The Makefile will automatically detect whether the matrix multiplication experiment should use cuBLAS as the reference, or a portable OpenCL implementation. This is done by checking whether nvcc in scope. If this heuristic goes wrong, or cuBLAS is for some reason not available, you can modify config.mk to set USE_CUBLAS=0. On machines without an NVIDIA GPU, the absence of nvcc means that the OpenCL implementation gets picked.

This repository does not contain the Futhark compiler source code. Rather, it uses a Git submodule that pins a specific commit of the Futhark compiler. A similar submodule is used for the FinPar benchmark suite. Rodinia does not have public source control, and therefore the Makefile simply downloads a tarball from a known location.

Other make targets

In case not the entire suite is able to execute on a given system, there are some useful sub-targets that can be used to run just parts. In particular, this can be used to obtain results on GPUs that do not have enough memory to run the larger benchmarks.

Plotting targets

  • make matmul-runtimes-large.pdf and make matmul-runtimes-small.pdf: run the matrix multiplication benchmark and plot the results.

  • make LocVolCalib-runtimes.pdf: run the LocVolCalib benchmark and plot the results.
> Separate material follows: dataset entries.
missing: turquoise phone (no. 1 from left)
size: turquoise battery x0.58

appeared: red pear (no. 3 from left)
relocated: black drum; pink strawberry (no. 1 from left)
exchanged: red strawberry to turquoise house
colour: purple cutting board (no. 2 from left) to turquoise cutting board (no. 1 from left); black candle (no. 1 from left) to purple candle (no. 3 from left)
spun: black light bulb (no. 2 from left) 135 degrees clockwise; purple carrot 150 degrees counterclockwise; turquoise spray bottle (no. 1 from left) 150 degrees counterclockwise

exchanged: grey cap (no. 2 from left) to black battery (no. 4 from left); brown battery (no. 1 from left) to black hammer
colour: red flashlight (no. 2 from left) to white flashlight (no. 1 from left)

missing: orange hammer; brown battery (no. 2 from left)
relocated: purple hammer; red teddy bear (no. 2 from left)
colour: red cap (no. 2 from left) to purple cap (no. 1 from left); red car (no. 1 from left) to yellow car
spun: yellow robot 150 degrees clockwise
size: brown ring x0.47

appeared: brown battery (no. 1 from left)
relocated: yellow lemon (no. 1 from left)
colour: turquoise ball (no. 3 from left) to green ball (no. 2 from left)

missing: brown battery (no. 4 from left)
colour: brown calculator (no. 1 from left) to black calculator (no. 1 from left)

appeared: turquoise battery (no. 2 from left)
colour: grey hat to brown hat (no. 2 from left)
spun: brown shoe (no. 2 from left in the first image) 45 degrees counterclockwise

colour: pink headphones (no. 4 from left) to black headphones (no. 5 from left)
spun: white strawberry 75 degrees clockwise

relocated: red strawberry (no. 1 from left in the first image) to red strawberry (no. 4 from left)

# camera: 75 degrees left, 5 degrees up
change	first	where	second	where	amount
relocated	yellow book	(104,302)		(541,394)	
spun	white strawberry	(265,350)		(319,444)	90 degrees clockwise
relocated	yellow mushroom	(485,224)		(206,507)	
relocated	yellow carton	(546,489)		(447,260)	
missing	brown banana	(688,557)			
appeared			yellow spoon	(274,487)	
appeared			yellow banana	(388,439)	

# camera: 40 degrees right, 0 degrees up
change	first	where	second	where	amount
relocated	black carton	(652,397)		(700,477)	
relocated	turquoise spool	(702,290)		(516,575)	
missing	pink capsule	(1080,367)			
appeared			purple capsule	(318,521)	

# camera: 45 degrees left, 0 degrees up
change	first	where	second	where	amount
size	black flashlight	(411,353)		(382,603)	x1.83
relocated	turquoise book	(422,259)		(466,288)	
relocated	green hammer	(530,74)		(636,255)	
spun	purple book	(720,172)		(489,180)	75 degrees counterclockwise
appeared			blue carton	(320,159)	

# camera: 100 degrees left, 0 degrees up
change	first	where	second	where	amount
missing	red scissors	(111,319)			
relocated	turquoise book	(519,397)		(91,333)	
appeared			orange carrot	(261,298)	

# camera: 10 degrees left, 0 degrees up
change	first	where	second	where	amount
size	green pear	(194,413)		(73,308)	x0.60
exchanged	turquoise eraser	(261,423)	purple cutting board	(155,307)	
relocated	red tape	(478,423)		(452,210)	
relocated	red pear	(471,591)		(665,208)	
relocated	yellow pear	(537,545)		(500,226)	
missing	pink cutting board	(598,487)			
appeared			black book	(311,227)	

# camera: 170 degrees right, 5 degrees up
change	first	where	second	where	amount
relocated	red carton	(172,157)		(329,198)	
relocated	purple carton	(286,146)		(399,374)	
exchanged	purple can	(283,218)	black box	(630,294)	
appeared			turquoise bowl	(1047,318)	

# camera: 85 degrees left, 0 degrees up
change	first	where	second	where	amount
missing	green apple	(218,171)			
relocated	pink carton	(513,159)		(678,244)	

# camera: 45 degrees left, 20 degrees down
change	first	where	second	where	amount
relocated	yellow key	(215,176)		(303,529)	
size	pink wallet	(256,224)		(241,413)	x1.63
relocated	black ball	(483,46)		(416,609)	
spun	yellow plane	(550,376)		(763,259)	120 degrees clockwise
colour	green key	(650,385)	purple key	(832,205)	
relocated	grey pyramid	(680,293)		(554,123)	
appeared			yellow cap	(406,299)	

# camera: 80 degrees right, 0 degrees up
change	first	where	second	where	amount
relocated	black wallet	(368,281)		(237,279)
  • make bulk-impact-speedup.pdf: run both Futhark and reference versions of the various Rodinia and FinPar benchmarks and plot the results. This is perhaps the one most likely to fail, as it involves a significant amount of third party code, not all of which was designed with benchmarking and portability in mind.

Results without plots

This can be useful if you are on a system that does not have an appropriate version of Matplotlib installed. The runtimes will be printed on the screen, and the raw data also available in JSON format in the results directory. Runtimes are not computed; only the raw execution time.

  • make matmul-runtimes-large and make matmul-runtimes-small: run the matrix multiplication benchmark.

  • make LocVolCalib-runtimes: run the LocVolCalib benchmark.

  • make bulk-impact-speedup: run both Futhark and reference versions of the various Rodinia and Parboil benchmarks.

Very fine-grained targets

  • make results/benchmark-moderate.json: produce a JSON file with runtime results for benchmark compiled with moderate flattening, where benchmark must be one of matmul, nn, pathfinder, nw, backprop, srad, lavaMD, OptionPricing, LocVolCalib, or heston32.

  • make results/benchmark-incremental.json: as above, but with incremental flattening.

  • make results/benchmark-incremental-tuned.json: as above, but with incremental flattening and with auto-tuning.

  • make results/benchmark-rodinia.json: as above, but use the Rodinia implementation (benchmark may not be matmul, heston32, OptionPricing or LocVolCalib).

  • make results/benchmark-finpar.json: as above, but use the FinPar implementation (benchmark must be OptionPricing or LocVolCalib).

Utility targets

make veryclean: like make clean, but removes even the parts that have been downloaded externally.